● What you have to do
Rewrite the entries from the line containing "Germaine Peck" through the line containing "What value does the Final", inclusive, with "series" changed to "datasets" and everything else unchanged.

BEGIN Data in this exercise

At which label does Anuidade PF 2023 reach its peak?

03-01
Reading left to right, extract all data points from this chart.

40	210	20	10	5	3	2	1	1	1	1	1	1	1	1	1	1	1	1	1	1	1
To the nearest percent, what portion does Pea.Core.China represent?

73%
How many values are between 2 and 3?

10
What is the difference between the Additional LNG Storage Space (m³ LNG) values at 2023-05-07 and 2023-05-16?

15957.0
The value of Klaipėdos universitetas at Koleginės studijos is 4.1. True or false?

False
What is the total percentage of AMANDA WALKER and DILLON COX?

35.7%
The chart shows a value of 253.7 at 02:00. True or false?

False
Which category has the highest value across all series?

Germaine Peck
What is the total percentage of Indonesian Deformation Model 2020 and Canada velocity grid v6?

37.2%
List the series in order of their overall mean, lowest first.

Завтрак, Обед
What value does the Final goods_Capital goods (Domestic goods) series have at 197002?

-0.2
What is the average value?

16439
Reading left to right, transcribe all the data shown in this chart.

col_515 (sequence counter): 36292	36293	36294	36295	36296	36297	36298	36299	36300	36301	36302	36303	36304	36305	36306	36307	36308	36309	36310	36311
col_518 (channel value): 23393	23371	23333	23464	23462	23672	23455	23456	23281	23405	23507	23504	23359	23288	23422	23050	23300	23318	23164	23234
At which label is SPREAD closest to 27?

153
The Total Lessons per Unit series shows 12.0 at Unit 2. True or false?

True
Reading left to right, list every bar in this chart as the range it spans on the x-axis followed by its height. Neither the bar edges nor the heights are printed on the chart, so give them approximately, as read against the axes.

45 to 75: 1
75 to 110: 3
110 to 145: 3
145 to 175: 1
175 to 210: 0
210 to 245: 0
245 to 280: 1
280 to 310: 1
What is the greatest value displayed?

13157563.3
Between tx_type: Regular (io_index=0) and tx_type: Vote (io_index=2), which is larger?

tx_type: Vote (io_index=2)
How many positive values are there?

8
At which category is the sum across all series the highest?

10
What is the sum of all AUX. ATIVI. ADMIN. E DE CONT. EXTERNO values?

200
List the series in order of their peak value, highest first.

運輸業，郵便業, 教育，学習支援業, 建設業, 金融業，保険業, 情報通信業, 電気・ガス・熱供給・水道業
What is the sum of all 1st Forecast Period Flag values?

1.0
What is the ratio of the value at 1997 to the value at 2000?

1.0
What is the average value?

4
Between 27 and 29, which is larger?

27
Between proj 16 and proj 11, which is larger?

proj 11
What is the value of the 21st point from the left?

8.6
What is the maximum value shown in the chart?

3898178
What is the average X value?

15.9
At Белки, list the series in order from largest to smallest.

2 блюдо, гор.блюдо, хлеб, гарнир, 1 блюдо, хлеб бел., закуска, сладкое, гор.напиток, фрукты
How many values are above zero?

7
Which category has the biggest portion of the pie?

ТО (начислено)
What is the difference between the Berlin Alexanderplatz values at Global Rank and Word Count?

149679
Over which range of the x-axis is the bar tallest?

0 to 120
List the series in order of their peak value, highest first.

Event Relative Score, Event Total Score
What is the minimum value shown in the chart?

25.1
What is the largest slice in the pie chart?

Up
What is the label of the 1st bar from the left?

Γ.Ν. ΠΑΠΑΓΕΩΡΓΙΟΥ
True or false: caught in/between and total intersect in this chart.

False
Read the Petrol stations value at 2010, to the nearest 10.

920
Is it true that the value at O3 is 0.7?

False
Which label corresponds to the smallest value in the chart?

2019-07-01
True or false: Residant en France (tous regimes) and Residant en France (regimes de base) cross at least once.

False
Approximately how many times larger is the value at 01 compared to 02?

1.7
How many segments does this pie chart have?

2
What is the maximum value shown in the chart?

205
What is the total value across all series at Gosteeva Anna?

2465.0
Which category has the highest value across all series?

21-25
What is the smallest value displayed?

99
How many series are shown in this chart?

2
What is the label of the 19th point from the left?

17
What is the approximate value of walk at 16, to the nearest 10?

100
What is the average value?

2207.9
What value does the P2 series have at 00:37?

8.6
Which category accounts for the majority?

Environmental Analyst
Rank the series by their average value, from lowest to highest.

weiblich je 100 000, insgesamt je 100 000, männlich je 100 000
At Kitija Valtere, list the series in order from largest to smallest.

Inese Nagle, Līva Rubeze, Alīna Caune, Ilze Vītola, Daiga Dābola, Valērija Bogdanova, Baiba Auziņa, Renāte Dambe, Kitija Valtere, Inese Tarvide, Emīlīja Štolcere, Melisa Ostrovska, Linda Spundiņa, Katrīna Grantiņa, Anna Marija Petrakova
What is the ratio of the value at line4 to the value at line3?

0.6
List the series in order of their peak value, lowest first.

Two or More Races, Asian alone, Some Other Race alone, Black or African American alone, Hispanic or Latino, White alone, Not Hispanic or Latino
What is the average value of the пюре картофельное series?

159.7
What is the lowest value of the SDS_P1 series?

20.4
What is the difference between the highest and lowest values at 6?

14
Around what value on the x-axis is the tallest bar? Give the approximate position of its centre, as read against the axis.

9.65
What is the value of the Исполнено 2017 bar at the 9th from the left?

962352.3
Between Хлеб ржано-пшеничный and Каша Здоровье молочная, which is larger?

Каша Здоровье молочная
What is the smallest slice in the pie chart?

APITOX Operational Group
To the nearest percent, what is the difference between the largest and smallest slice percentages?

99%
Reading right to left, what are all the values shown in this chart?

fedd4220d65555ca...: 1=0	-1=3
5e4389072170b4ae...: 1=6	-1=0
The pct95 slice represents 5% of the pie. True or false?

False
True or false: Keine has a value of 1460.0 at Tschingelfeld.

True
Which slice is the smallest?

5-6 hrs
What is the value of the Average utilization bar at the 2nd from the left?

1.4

END Data in this exercise

● Exercise solution
Germaine Peck
What is the total percentage of Indonesian Deformation Model 2020 and Canada velocity grid v6?

37.2%
List the datasets in order of their overall mean, lowest first.

Завтрак, Обед
What value does the Final goods_Capital goods (Domestic goods) datasets have at 197002?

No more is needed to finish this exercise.